- _The task_: Pull every line holding the word "TSSOP" from the data below and copy it.

- _Dataset_:
+++
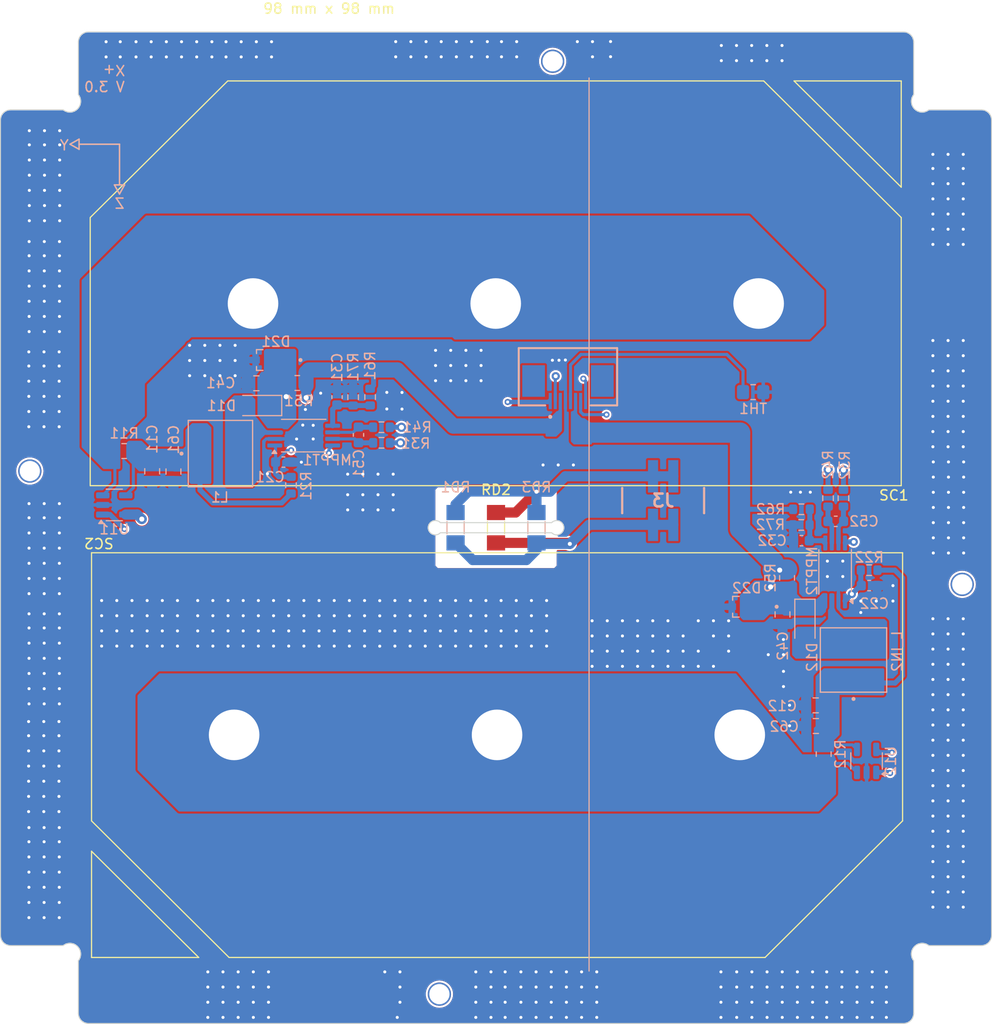
<source format=kicad_pcb>
(kicad_pcb
	(version 20240108)
	(generator "pcbnew")
	(generator_version "8.0")
	(general
		(thickness 1.6)
		(legacy_teardrops no)
	)
	(paper "A4")
	(layers
		(0 "F.Cu" signal)
		(1 "In1.Cu" signal)
		(2 "In2.Cu" signal)
		(31 "B.Cu" signal)
		(32 "B.Adhes" user "B.Adhesive")
		(33 "F.Adhes" user "F.Adhesive")
		(34 "B.Paste" user)
		(35 "F.Paste" user)
		(36 "B.SilkS" user "B.Silkscreen")
		(37 "F.SilkS" user "F.Silkscreen")
		(38 "B.Mask" user)
		(39 "F.Mask" user)
		(40 "Dwgs.User" user "User.Drawings")
		(41 "Cmts.User" user "User.Comments")
		(42 "Eco1.User" user "User.Eco1")
		(43 "Eco2.User" user "User.Eco2")
		(44 "Edge.Cuts" user)
		(45 "Margin" user)
		(46 "B.CrtYd" user "B.Courtyard")
		(47 "F.CrtYd" user "F.Courtyard")
		(48 "B.Fab" user)
		(49 "F.Fab" user)
		(50 "User.1" user)
		(51 "User.2" user)
		(52 "User.3" user)
		(53 "User.4" user)
		(54 "User.5" user)
		(55 "User.6" user)
		(56 "User.7" user)
		(57 "User.8" user)
		(58 "User.9" user)
	)
	(setup
		(stackup
			(layer "F.SilkS"
				(type "Top Silk Screen")
			)
			(layer "F.Paste"
				(type "Top Solder Paste")
			)
			(layer "F.Mask"
				(type "Top Solder Mask")
				(thickness 0.01)
			)
			(layer "F.Cu"
				(type "copper")
				(thickness 0.035)
			)
			(layer "dielectric 1"
				(type "prepreg")
				(thickness 0.1)
				(material "FR4")
				(epsilon_r 4.5)
				(loss_tangent 0.02)
			)
			(layer "In1.Cu"
				(type "copper")
				(thickness 0.035)
			)
			(layer "dielectric 2"
				(type "core")
				(thickness 1.24)
				(material "FR4")
				(epsilon_r 4.5)
				(loss_tangent 0.02)
			)
			(layer "In2.Cu"
				(type "copper")
				(thickness 0.035)
			)
			(layer "dielectric 3"
				(type "prepreg")
				(thickness 0.1)
				(material "FR4")
				(epsilon_r 4.5)
				(loss_tangent 0.02)
			)
			(layer "B.Cu"
				(type "copper")
				(thickness 0.035)
			)
			(layer "B.Mask"
				(type "Bottom Solder Mask")
				(thickness 0.01)
			)
			(layer "B.Paste"
				(type "Bottom Solder Paste")
			)
			(layer "B.SilkS"
				(type "Bottom Silk Screen")
			)
			(copper_finish "None")
			(dielectric_constraints no)
		)
		(pad_to_mask_clearance 0)
		(allow_soldermask_bridges_in_footprints no)
		(aux_axis_origin 125 89.5)
		(grid_origin 125 89.5)
		(pcbplotparams
			(layerselection 0x00010fc_ffffffff)
			(plot_on_all_layers_selection 0x0000000_00000000)
			(disableapertmacros no)
			(usegerberextensions yes)
			(usegerberattributes no)
			(usegerberadvancedattributes no)
			(creategerberjobfile no)
			(dashed_line_dash_ratio 12.000000)
			(dashed_line_gap_ratio 3.000000)
			(svgprecision 6)
			(plotframeref yes)
			(viasonmask no)
			(mode 1)
			(useauxorigin no)
			(hpglpennumber 1)
			(hpglpenspeed 20)
			(hpglpendiameter 15.000000)
			(pdf_front_fp_property_popups yes)
			(pdf_back_fp_property_popups yes)
			(dxfpolygonmode yes)
			(dxfimperialunits no)
			(dxfusepcbnewfont yes)
			(psnegative no)
			(psa4output no)
			(plotreference yes)
			(plotvalue yes)
			(plotfptext yes)
			(plotinvisibletext no)
			(sketchpadsonfab no)
			(subtractmaskfromsilk yes)
			(outputformat 1)
			(mirror no)
			(drillshape 0)
			(scaleselection 1)
			(outputdirectory "../../gerber/assembly/sidepanel_Xplus/")
		)
	)
	(net 0 "")
	(net 1 "GND")
	(net 2 "/AntennaDeployment/ANT_DEPLOY+")
	(net 3 "Net-(MPPT2-VCTRL)")
	(net 4 "/SC1_V+")
	(net 5 "/SC1_I+")
	(net 6 "/MPPT1")
	(net 7 "Net-(MPPT2-ICTRL_MINUS)")
	(net 8 "/TEMP+")
	(net 9 "/MPPT2")
	(net 10 "/SC2_I+")
	(net 11 "/SC2_V+")
	(net 12 "Net-(MPPT2-ICTRL_PLUS)")
	(net 13 "Net-(MPPT2-MPP-SET)")
	(net 14 "/SolarMPPT/MPPT2_OUT")
	(net 15 "/SolarMPPT/CUR2_OUT")
	(net 16 "Net-(D11-A)")
	(net 17 "/AntennaDeployment/ANT_DEPLOY-")
	(net 18 "Net-(MPPT1-VCTRL)")
	(net 19 "Net-(MPPT1-ICTRL_MINUS)")
	(net 20 "Net-(MPPT1-ICTRL_PLUS)")
	(net 21 "/SolarMPPT/MPPT1_OUT")
	(net 22 "Net-(MPPT1-MPP-SET)")
	(net 23 "/SolarMPPT/CUR1_OUT")
	(net 24 "Net-(D12-A)")
	(net 25 "unconnected-(J1-Pin_9-PadS1)")
	(net 26 "unconnected-(J1-Pin_10-PadS2)")
	(footprint (layer "F.Cu") (at 160.86 87.56 90))
	(footprint (layer "F.Cu") (at 112.74 82.61))
	(footprint "STS_solder:3G30A_40x80_Z_SC2" (layer "F.Cu") (at 125.1016 111.9774 180))
	(footprint "STS_solder:3G30A_40x80_Z_SC1" (layer "F.Cu") (at 124.9698 65.343))
	(footprint "Resistor_SMD:R_MiniMELF_MMA-0204" (layer "F.Cu") (at 125 89.5 -90))
	(footprint "STS_Sidepanels_Outline:OUTLINE_SidepanelX+" (layer "F.Cu") (at 125 89.5))
	(footprint "Capacitor_SMD:C_0805_2012Metric" (layer "B.Cu") (at 101.3 75.225 180))
	(footprint "Resistor_SMD:R_0805_2012Metric_Pad1.20x1.40mm_HandSolder" (layer "B.Cu") (at 150.425 76.1))
	(footprint "STS_Connector:M808280442" (layer "B.Cu") (at 141.526 86.82))
	(footprint "Resistor_SMD:R_MiniMELF_MMA-0204" (layer "B.Cu") (at 121 89.5 -90))
	(footprint "Capacitor_SMD:C_0805_2012Metric" (layer "B.Cu") (at 93.1 83.95 -90))
	(footprint "STS_semiconductor:DIO_SMM4F5.0A-TR" (layer "B.Cu") (at 102.865 72.925 180))
	(footprint "Package_SO:TSSOP-8_4.4x3mm_P0.65mm" (layer "B.Cu") (at 158.533 93.8715 90))
	(footprint "Resistor_SMD:R_0603_1608Metric" (layer "B.Cu") (at 161.896 93.6965))
	(footprint "Diode_SMD:D_SOD-123F" (layer "B.Cu") (at 155.546 98.7765 -90))
	(footprint "Resistor_SMD:R_0603_1608Metric" (layer "B.Cu") (at 112.55 76.59 90))
	(footprint "Resistor_SMD:R_0805_2012Metric" (layer "B.Cu") (at 157.4 111.875 90))
	(footprint "Package_TO_SOT_SMD:SOT-23-5" (layer "B.Cu") (at 161.642 112.55 90))
	(footprint "STS_semiconductor:DIO_SMM4F5.0A-TR" (layer "B.Cu") (at 149.95 97.31 180))
	(footprint "Resistor_SMD:R_0603_1608Metric" (layer "B.Cu") (at 157.832 86.5845 -90))
	(footprint "Resistor_SMD:R_0805_2012Metric" (layer "B.Cu") (at 153.781 94.4585 -90))
	(footprint "Capacitor_SMD:C_0603_1608Metric" (layer "B.Cu") (at 109.28 76.59 90))
	(footprint "Resistor_SMD:R_0603_1608Metric" (layer "B.Cu") (at 104.725 85.3 -90))
	(footprint "Capacitor_SMD:C_0603_1608Metric" (layer "B.Cu") (at 155.2 90.78 180))
	(footprint "Capacitor_SMD:C_0805_2012Metric" (layer "B.Cu") (at 91 83.925 -90))
	(footprint "Capacitor_SMD:C_0603_1608Metric" (layer "B.Cu") (at 158.594 88.8705))
	(footprint "Resistor_SMD:R_0603_1608Metric" (layer "B.Cu") (at 155.2 87.68 180))
	(footprint "Resistor_SMD:R_0603_1608Metric" (layer "B.Cu") (at 159.356 86.5845 -90))
	(footprint "Resistor_SMD:R_0603_1608Metric" (layer "B.Cu") (at 155.18 89.23))
	(footprint "Resistor_SMD:R_MiniMELF_MMA-0204" (layer "B.Cu") (at 129 89.5 -90))
	(footprint "Package_SO:TSSOP-8_4.4x3mm_P0.65mm" (layer "B.Cu") (at 105.9814 80.398))
	(footprint "STS_connector:SAMTEC_ZF5S-08-01-T-WT" (layer "B.Cu") (at 132.112 75))
	(footprint "Capacitor_SMD:C_0805_2012Metric" (layer "B.Cu") (at 156.625 109.1 180))
	(footprint "Resistor_SMD:R_0805_2012Metric" (layer "B.Cu") (at 105.35 75.2 180))
	(footprint "Capacitor_SMD:C_0603_1608Metric" (layer "B.Cu") (at 161.896 95.2205 180))
	(footprint "Package_TO_SOT_SMD:SOT-23-5" (layer "B.Cu") (at 87.25 87.25))
	(footprint "STS_Inductor_SMD:IND_XAL6060-103MEC" (layer "B.Cu") (at 160.35 102.575 90))
	(footprint "Capacitor_SMD:C_0603_1608Metric" (layer "B.Cu") (at 103.9748 83.0142 180))
	(footprint "STS_Inductor_SMD:IND_XAL6060-103MEC" (layer "B.Cu") (at 97.7475 82.175))
	(footprint "Capacitor_SMD:C_0805_2012Metric" (layer "B.Cu") (at 156.61 107.06 180))
	(footprint "Resistor_SMD:R_0805_2012Metric" (layer "B.Cu") (at 88.225 81.925))
	(footprint "Capacitor_SMD:C_0805_2012Metric"
		(layer "B.Cu")
		(uuid "d291d639-22dc-480a-9be7-029350f4362e")
		(at 153.33 98.07 -90)
		(descr "Capacitor SMD 0805 (2012 Metric), square (rectangular) end terminal, IPC_7351
... [495627 chars truncated]
</source>
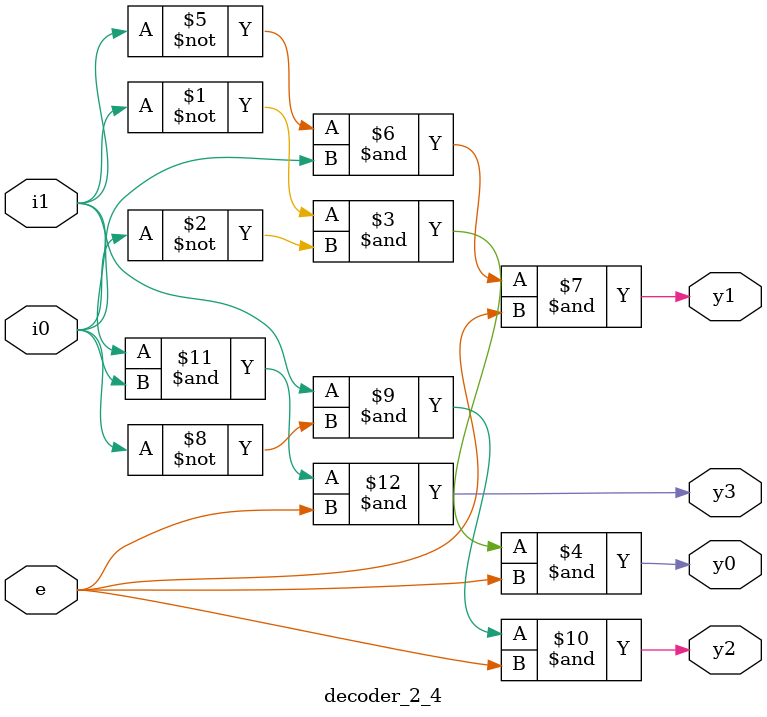
<source format=v>
`timescale 1ns / 1ps


module decoder_2_4(
    input i0,i1,e,
    output y0,y1,y2,y3
    );
    assign y0=(~i1)&(~i0)&e;
    assign y1=(~i1)&(i0)&e;
    assign y2=(i1)&(~i0)&e;
    assign y3=(i1)&(i0)&e;
endmodule

</source>
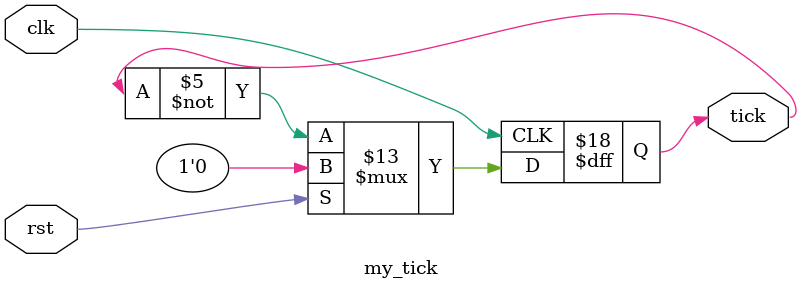
<source format=v>
`timescale 1ns / 1ps


module my_tick(
input clk,
input rst,
output reg tick
    );

reg [23:0] count_val;

always @ (posedge clk)
    begin
    if (rst == 1)
        tick <= 0;
    else
    begin    
            count_val <= count_val +1;
            if (count_val >=12500000)
                count_val = 0;
                tick = ~tick;
        end
    end


    
endmodule

</source>
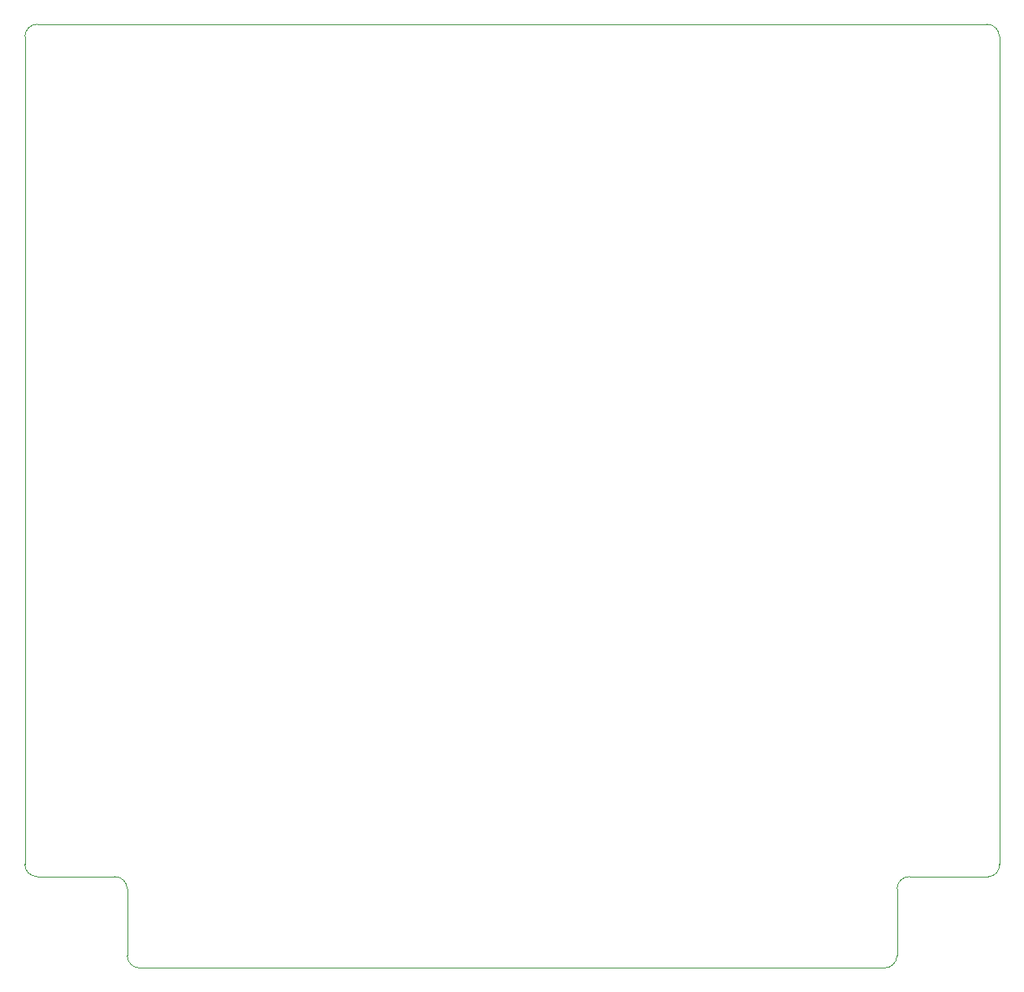
<source format=gbr>
%TF.GenerationSoftware,KiCad,Pcbnew,(6.0.2)*%
%TF.CreationDate,2022-06-30T00:29:28+03:00*%
%TF.ProjectId,zx-bus_board,7a782d62-7573-45f6-926f-6172642e6b69,rev?*%
%TF.SameCoordinates,Original*%
%TF.FileFunction,Profile,NP*%
%FSLAX46Y46*%
G04 Gerber Fmt 4.6, Leading zero omitted, Abs format (unit mm)*
G04 Created by KiCad (PCBNEW (6.0.2)) date 2022-06-30 00:29:28*
%MOMM*%
%LPD*%
G01*
G04 APERTURE LIST*
%TA.AperFunction,Profile*%
%ADD10C,0.100000*%
%TD*%
G04 APERTURE END LIST*
D10*
X255397000Y-104132922D02*
G75*
G03*
X256540000Y-102870000I-5J1148698D01*
G01*
X245872000Y-105419026D02*
X245872000Y-106045000D01*
X256539431Y-16516924D02*
G75*
G03*
X255260405Y-15246924I-1288151J-18248D01*
G01*
X165608000Y-105410000D02*
G75*
G03*
X164328974Y-104140000I-1288151J-18248D01*
G01*
X255265487Y-15240000D02*
X156214513Y-15240000D01*
X247142000Y-104140000D02*
G75*
G03*
X245872000Y-105419026I18478J-1288380D01*
G01*
X156214513Y-15240000D02*
G75*
G03*
X154944513Y-16519026I18478J-1288380D01*
G01*
X154940000Y-102870000D02*
G75*
G03*
X156210000Y-104140000I1269999J-1D01*
G01*
X156210000Y-104140000D02*
X164328974Y-104140000D01*
X165608000Y-112395000D02*
G75*
G03*
X166878000Y-113665000I1288309J18309D01*
G01*
X255397000Y-104132922D02*
X247142000Y-104140000D01*
X166878000Y-113665000D02*
X244602000Y-113665000D01*
X256540000Y-102870000D02*
X256539431Y-16516924D01*
X244602000Y-113665000D02*
G75*
G03*
X245872000Y-112395000I-18316J1288316D01*
G01*
X154944513Y-16519026D02*
X154940000Y-102870000D01*
X165608000Y-105410000D02*
X165608000Y-112395000D01*
X245872000Y-106045000D02*
X245872000Y-112395000D01*
M02*

</source>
+++
- _Completed task_:
	(footprint "Package_SO:TSSOP-8_4.4x3mm_P0.65mm" (layer "B.Cu") (at 158.533 93.8715 90))
	(footprint "Package_SO:TSSOP-8_4.4x3mm_P0.65mm" (layer "B.Cu") (at 105.9814 80.398))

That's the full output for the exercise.